Sports gambling is a multi-billion dollar industry in America today, but state and local governments, by and large, do not benefit in any way. The Professional and Amateur Sports Protection Act (PASPA), a 1992 federal law, restricts all but a handful of states from legalizing sports gambling. This has allowed a thriving shadow economy of mob-associated bookies and offshore websites to operate with virtual impunity. PASPA’s restrictions have not received much attention—until recently. The severity of the recent recession has forced state governments to get creative and find new sources of tax revenue, and many states have turned to sports gambling as a solution to raise additional revenues. Unfortunately, PASPA limits them from legalizing, regulating, and taxing the activity, which would enable state and local governments to enjoy millions of dollars in new tax revenue, job growth, and increased intrastate economic activity.

What you will do:
[A] Answer these about the passage on sports gambling:
(i) In what year was PASPA enacted?
(ii) Who runs the shadow economy the passage describes?
(iii) What has pushed state governments to look for new sources of tax revenue?
[B] Extend the passage on sports gambling and PASPA, picking up right after its final sentence.
The records play no part in what is asked here.

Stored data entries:
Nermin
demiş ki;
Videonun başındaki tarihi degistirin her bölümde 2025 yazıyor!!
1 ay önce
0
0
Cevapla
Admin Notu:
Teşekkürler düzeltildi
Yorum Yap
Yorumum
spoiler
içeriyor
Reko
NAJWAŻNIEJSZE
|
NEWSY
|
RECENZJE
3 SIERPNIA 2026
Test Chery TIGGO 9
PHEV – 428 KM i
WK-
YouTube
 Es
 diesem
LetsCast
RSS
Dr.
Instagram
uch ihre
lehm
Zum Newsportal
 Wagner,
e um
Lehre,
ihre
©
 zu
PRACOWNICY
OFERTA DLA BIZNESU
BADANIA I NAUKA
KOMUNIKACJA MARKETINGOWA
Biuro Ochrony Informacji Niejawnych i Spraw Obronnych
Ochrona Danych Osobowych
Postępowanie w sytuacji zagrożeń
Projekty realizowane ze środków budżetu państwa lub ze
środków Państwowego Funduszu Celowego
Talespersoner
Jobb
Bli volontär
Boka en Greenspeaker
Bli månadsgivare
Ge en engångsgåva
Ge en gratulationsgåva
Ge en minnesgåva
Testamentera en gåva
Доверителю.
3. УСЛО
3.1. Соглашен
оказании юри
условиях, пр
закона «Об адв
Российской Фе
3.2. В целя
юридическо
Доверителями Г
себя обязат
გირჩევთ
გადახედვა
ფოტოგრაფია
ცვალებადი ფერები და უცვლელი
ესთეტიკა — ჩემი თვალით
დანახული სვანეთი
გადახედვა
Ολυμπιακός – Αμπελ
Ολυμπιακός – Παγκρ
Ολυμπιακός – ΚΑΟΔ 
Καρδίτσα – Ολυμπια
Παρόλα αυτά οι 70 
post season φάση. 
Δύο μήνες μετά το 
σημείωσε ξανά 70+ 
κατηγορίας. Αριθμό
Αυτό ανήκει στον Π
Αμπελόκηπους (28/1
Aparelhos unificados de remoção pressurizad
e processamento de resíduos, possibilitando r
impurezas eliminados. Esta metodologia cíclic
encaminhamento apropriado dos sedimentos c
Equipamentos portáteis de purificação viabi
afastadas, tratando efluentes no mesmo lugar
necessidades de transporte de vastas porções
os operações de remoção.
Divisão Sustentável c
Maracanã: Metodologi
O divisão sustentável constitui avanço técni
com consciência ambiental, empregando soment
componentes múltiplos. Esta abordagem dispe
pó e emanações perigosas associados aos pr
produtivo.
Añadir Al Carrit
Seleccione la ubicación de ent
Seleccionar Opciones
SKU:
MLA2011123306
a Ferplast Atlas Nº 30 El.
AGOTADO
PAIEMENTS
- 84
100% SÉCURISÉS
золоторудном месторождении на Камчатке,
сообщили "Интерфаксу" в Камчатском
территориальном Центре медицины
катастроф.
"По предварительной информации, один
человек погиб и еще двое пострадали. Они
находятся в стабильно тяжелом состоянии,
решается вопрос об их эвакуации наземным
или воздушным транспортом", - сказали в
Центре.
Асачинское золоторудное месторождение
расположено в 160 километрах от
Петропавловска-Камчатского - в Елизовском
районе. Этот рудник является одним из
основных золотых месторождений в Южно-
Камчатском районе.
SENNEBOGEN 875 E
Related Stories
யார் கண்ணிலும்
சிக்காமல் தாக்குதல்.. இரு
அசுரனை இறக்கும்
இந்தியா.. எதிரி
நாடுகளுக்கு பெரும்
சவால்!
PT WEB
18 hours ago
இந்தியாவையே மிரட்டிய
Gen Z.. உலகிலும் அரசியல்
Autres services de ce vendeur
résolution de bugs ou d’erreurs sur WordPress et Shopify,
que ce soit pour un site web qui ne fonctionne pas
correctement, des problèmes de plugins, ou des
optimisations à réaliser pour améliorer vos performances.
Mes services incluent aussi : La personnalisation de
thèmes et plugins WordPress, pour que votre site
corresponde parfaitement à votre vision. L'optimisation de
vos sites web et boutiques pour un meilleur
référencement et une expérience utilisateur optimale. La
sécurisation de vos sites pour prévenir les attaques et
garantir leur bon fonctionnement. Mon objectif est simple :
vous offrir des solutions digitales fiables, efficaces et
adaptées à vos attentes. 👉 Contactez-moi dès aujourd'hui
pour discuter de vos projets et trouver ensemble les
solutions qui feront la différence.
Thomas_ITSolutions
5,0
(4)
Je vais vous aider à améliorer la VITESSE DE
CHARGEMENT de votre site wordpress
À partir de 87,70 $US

Your written answers:
[A]
(i) 1992
(ii) Mob-associated bookies and offshore websites
(iii) The severity of the recent recession

[B]
This Note explores the historical regulation of sports gambling in America and the forces that gave rise to PASPA. After analyzing the purported goals of PASPA in light of present conditions, this Note concludes that it is evident that PASPA has failed to accomplish those goals. PASPA supports a thriving shadow economy of illegal sports gambling providers, unfairly restricts the sovereignty and economic freedom of the states, and makes detecting athlete and referee bribery extremely difficult. Therefore, PASPA is a bad bet for the United States, and it should be repealed.

Publication Citation

2 UNLV Gaming L.J. 281 (2011).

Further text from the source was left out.